WORK TO COMPLETE: Whenever a line below includes the word "vector", copy that line.

RECORDS TO USE:
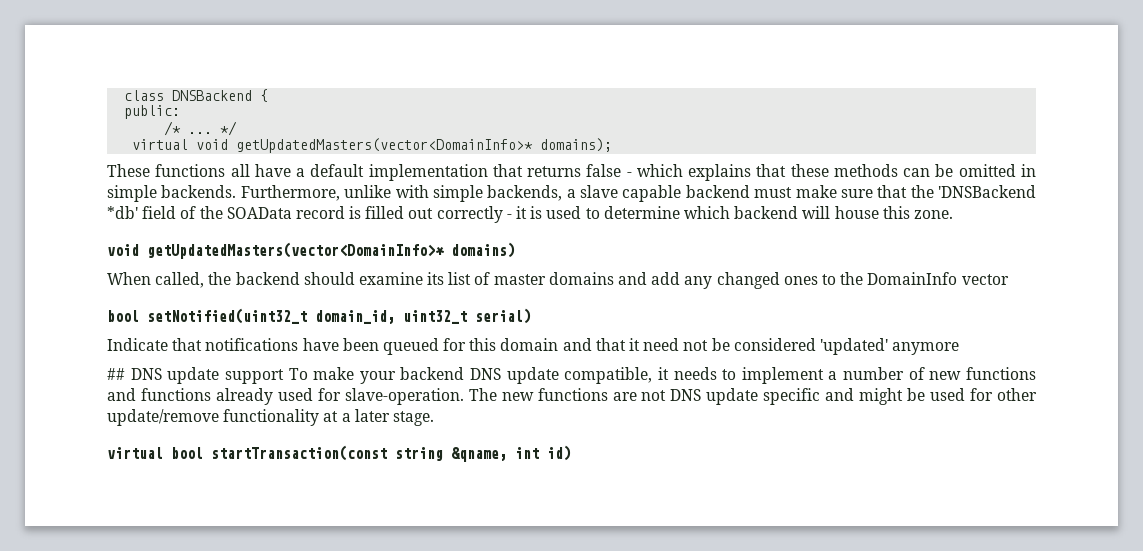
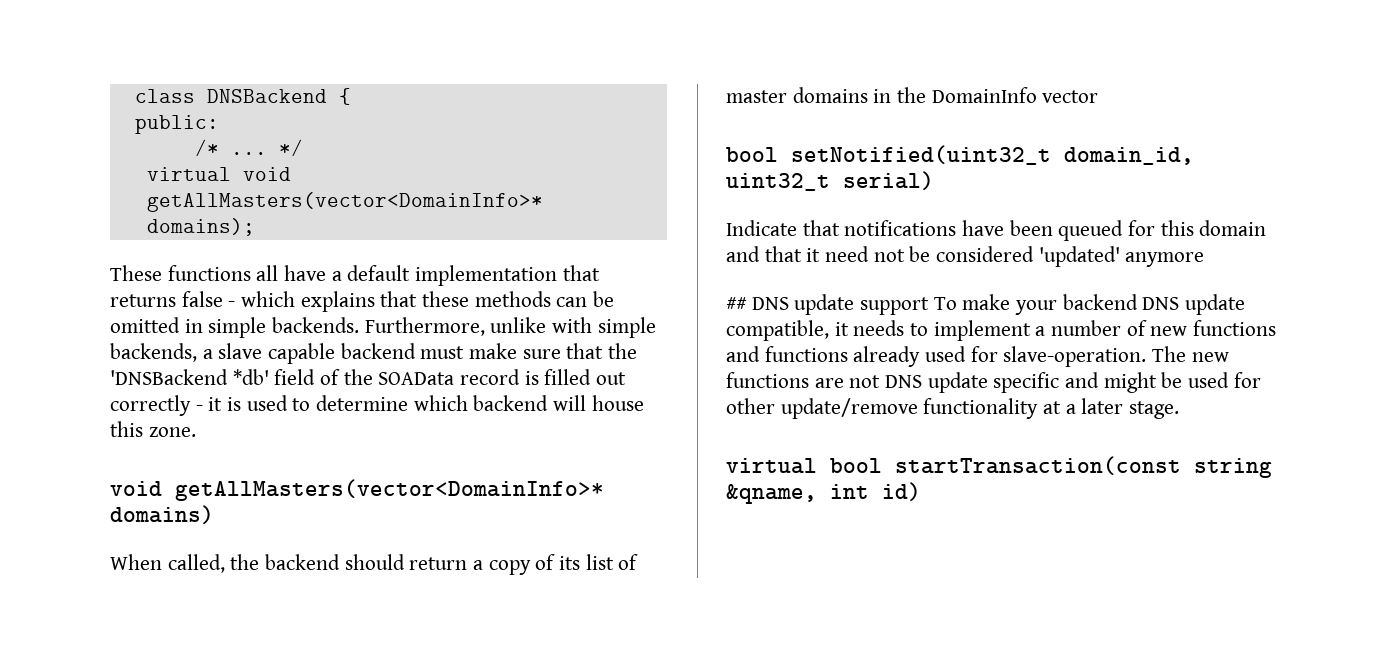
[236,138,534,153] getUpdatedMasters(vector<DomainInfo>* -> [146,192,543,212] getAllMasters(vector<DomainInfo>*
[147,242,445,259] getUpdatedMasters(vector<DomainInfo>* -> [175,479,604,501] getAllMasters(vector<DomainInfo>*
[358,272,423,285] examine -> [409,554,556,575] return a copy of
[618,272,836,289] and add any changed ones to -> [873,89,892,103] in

* * *

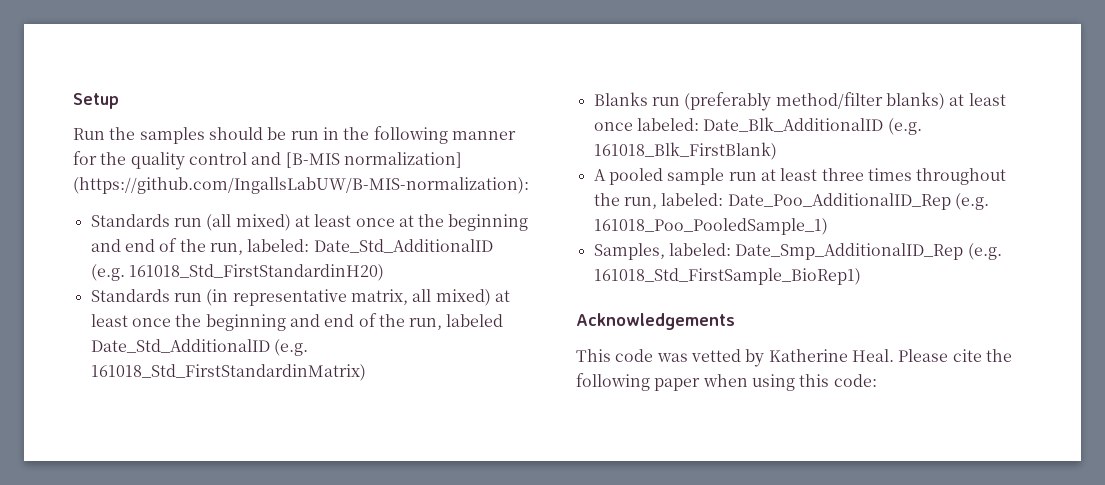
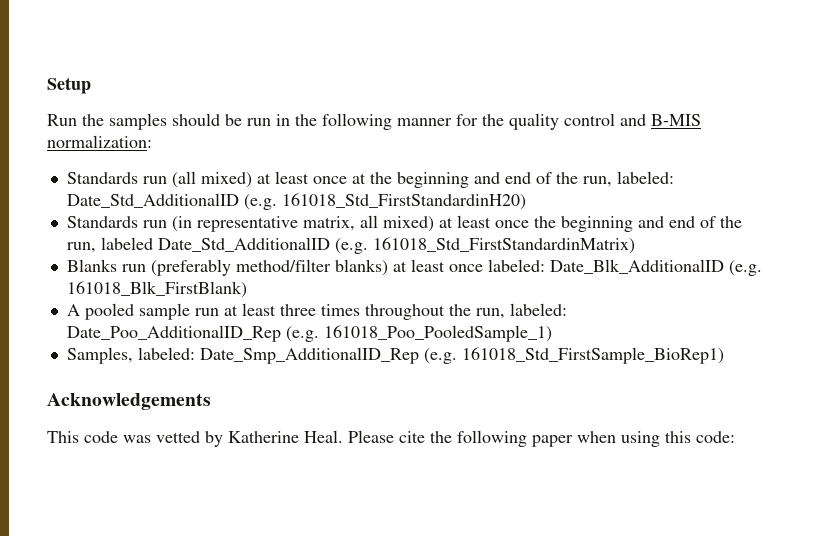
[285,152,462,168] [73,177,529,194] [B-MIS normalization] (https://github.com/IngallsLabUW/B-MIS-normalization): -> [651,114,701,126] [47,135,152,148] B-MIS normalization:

--

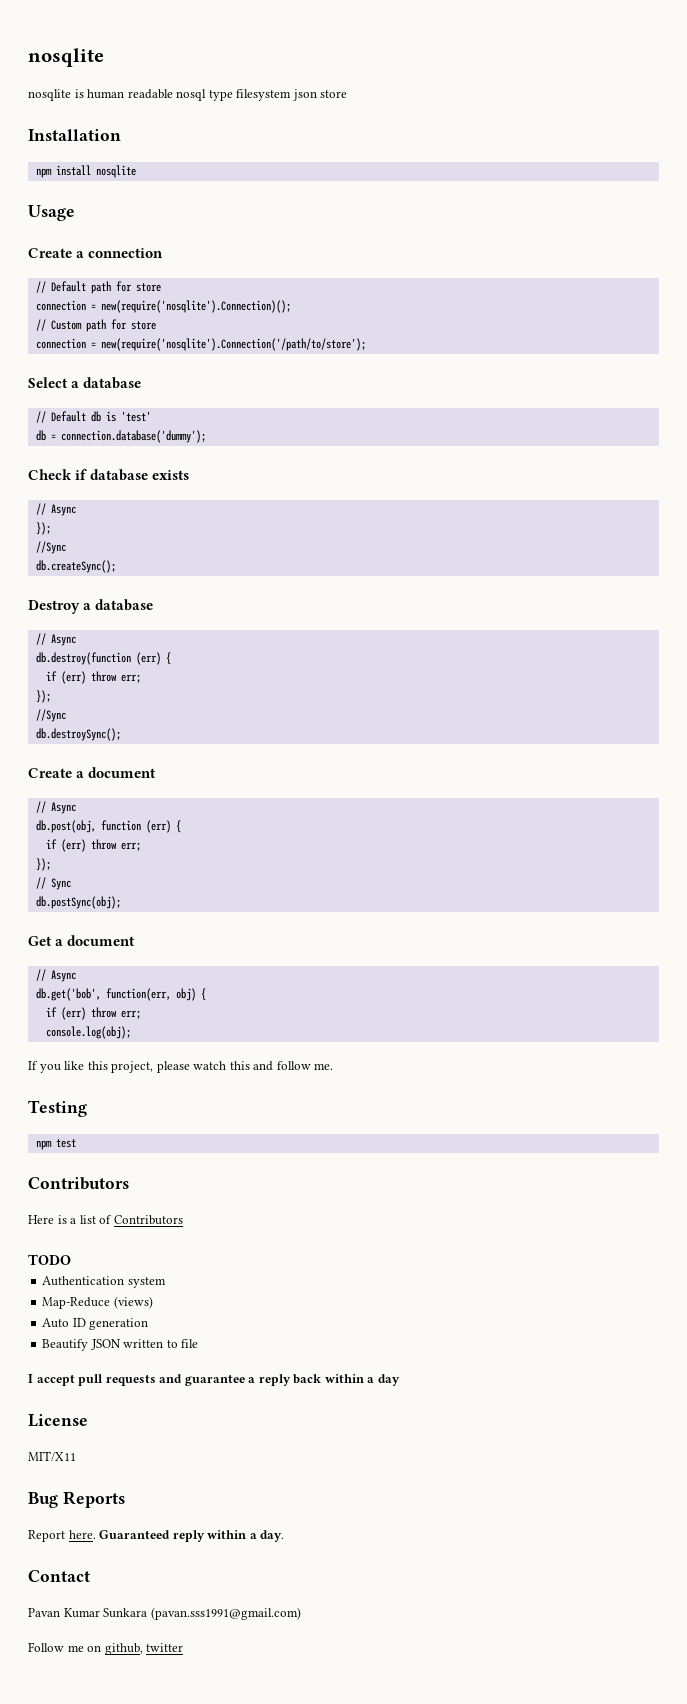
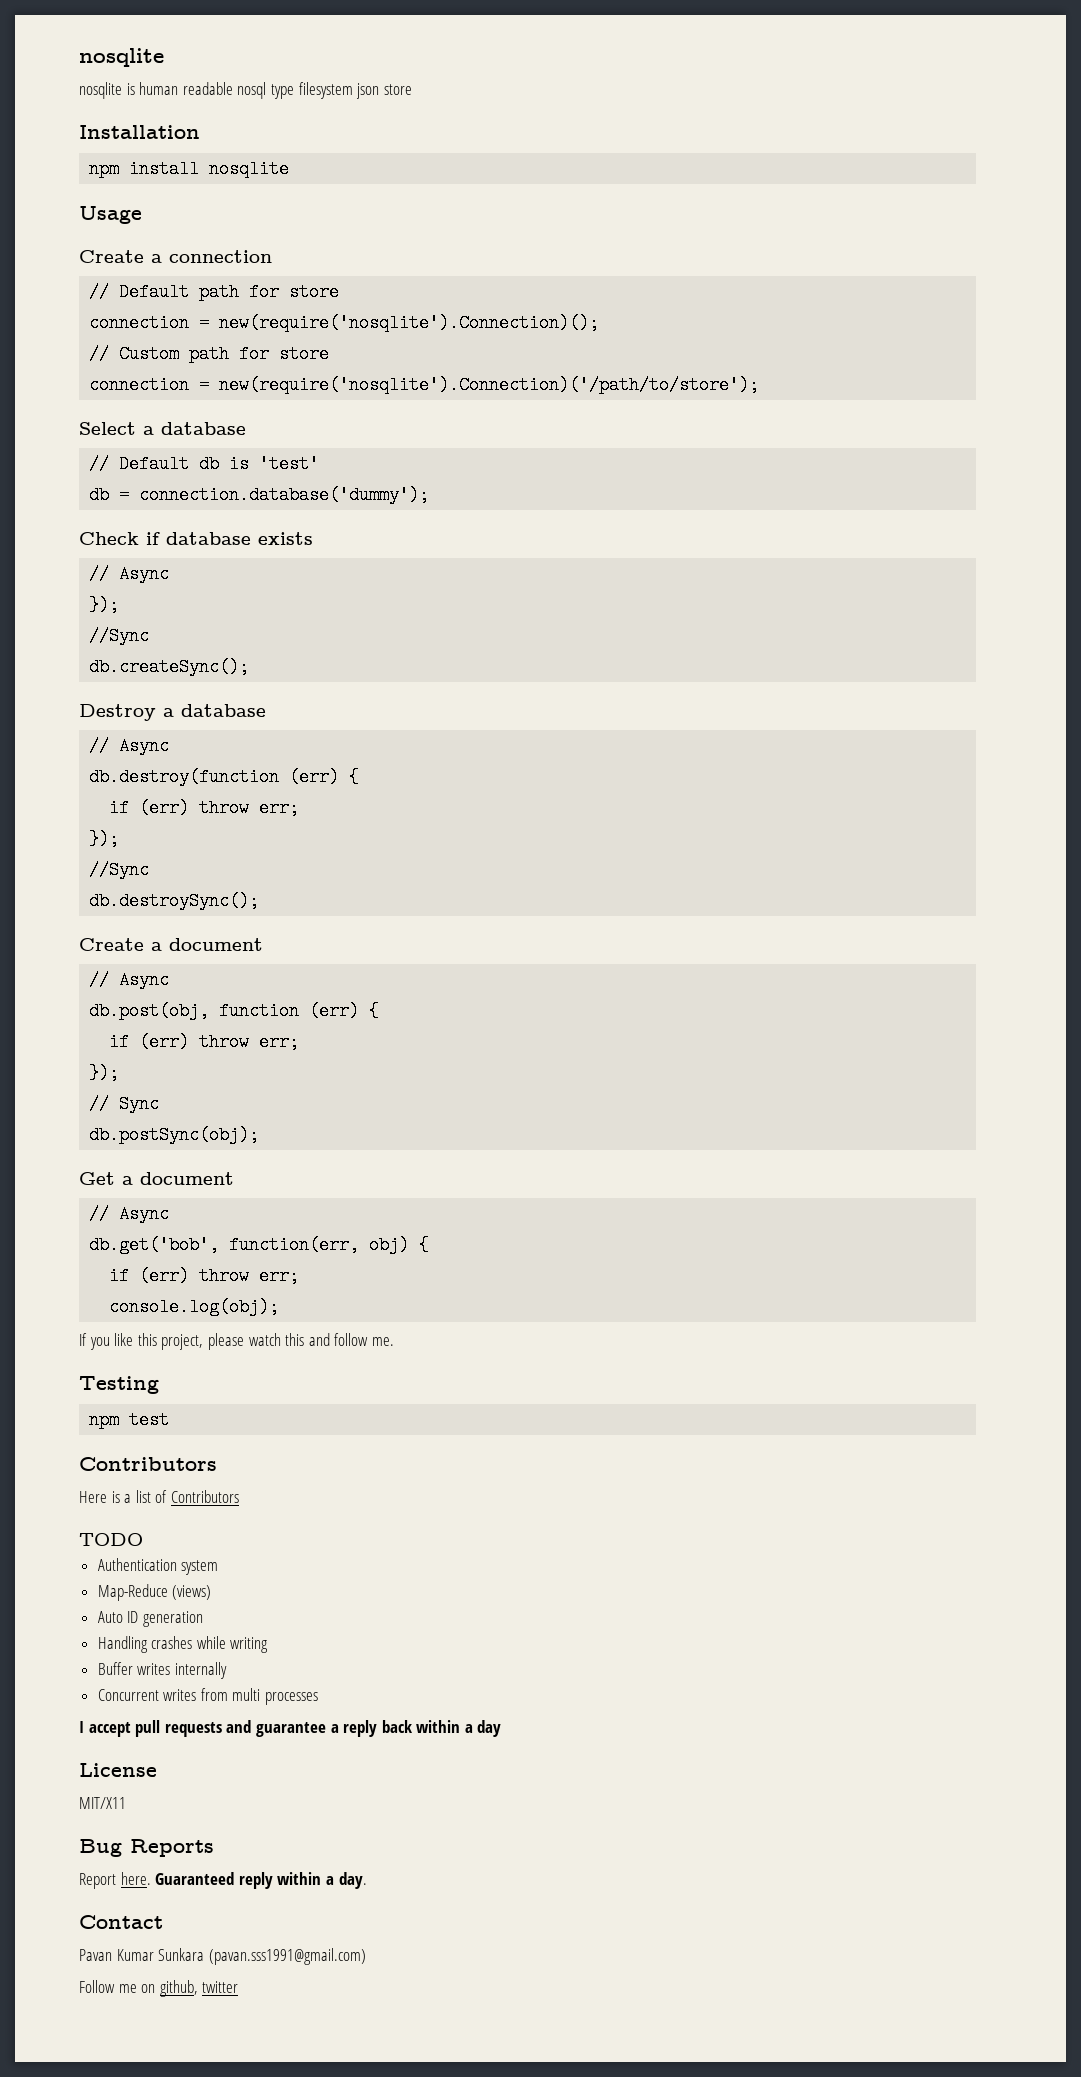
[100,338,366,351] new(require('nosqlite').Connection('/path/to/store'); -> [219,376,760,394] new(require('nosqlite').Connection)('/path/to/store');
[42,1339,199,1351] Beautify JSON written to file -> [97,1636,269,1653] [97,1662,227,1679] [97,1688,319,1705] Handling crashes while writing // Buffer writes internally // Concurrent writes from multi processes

RESPONSE TO THIS TASK:
[236,138,534,153] getUpdatedMasters(vector<DomainInfo>* -> [146,192,543,212] getAllMasters(vector<DomainInfo>*
[147,242,445,259] getUpdatedMasters(vector<DomainInfo>* -> [175,479,604,501] getAllMasters(vector<DomainInfo>*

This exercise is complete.